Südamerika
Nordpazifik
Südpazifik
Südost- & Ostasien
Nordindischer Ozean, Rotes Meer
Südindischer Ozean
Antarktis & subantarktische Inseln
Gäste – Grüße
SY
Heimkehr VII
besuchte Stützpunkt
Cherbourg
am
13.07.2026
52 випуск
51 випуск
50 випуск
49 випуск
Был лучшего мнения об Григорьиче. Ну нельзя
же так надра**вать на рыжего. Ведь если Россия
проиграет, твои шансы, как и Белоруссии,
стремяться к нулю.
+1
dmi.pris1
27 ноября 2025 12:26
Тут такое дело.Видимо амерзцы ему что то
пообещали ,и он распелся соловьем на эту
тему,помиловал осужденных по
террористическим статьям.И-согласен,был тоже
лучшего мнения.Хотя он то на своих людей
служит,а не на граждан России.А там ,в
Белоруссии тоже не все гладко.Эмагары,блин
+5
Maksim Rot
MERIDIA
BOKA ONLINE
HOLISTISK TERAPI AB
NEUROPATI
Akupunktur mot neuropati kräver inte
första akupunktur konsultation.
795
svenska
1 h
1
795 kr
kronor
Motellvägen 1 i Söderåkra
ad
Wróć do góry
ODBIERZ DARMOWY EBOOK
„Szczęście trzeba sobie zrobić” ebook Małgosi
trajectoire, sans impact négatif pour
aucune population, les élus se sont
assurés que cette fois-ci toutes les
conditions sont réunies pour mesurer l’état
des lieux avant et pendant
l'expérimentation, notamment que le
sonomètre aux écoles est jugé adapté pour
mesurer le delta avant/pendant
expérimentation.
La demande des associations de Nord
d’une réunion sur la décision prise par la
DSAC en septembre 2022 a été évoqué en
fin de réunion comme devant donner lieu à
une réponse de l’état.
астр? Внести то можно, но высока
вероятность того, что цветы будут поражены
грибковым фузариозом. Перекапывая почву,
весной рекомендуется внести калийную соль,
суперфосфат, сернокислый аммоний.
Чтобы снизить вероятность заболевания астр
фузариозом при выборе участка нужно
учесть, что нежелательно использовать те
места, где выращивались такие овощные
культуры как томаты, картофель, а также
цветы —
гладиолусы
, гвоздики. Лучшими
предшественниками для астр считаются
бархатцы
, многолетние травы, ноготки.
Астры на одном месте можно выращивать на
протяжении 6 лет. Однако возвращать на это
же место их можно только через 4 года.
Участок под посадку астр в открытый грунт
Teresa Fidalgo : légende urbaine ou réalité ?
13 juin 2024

- - -

• [Exercise description] Return every line of the material above word for word, keeping the original line breaks, spelling and punctuation.

• [Reply to the exercise]
Südamerika
Nordpazifik
Südpazifik
Südost- & Ostasien
Nordindischer Ozean, Rotes Meer
Südindischer Ozean
Antarktis & subantarktische Inseln
Gäste – Grüße
SY
Heimkehr VII
besuchte Stützpunkt
Cherbourg
am
13.07.2026
52 випуск
51 випуск
50 випуск
49 випуск
Был лучшего мнения об Григорьиче. Ну нельзя
же так надра**вать на рыжего. Ведь если Россия
проиграет, твои шансы, как и Белоруссии,
стремяться к нулю.
+1
dmi.pris1
27 ноября 2025 12:26
Тут такое дело.Видимо амерзцы ему что то
пообещали ,и он распелся соловьем на эту
тему,помиловал осужденных по
террористическим статьям.И-согласен,был тоже
лучшего мнения.Хотя он то на своих людей
служит,а не на граждан России.А там ,в
Белоруссии тоже не все гладко.Эмагары,блин
+5
Maksim Rot
MERIDIA
BOKA ONLINE
HOLISTISK TERAPI AB
NEUROPATI
Akupunktur mot neuropati kräver inte
första akupunktur konsultation.
795
svenska
1 h
1
795 kr
kronor
Motellvägen 1 i Söderåkra
ad
Wróć do góry
ODBIERZ DARMOWY EBOOK
„Szczęście trzeba sobie zrobić” ebook Małgosi
trajectoire, sans impact négatif pour
aucune population, les élus se sont
assurés que cette fois-ci toutes les
conditions sont réunies pour mesurer l’état
des lieux avant et pendant
l'expérimentation, notamment que le
sonomètre aux écoles est jugé adapté pour
mesurer le delta avant/pendant
expérimentation.
La demande des associations de Nord
d’une réunion sur la décision prise par la
DSAC en septembre 2022 a été évoqué en
fin de réunion comme devant donner lieu à
une réponse de l’état.
астр? Внести то можно, но высока
вероятность того, что цветы будут поражены
грибковым фузариозом. Перекапывая почву,
весной рекомендуется внести калийную соль,
суперфосфат, сернокислый аммоний.
Чтобы снизить вероятность заболевания астр
фузариозом при выборе участка нужно
учесть, что нежелательно использовать те
места, где выращивались такие овощные
культуры как томаты, картофель, а также
цветы —
гладиолусы
, гвоздики. Лучшими
предшественниками для астр считаются
бархатцы
, многолетние травы, ноготки.
Астры на одном месте можно выращивать на
протяжении 6 лет. Однако возвращать на это
же место их можно только через 4 года.
Участок под посадку астр в открытый грунт
Teresa Fidalgo : légende urbaine ou réalité ?
13 juin 2024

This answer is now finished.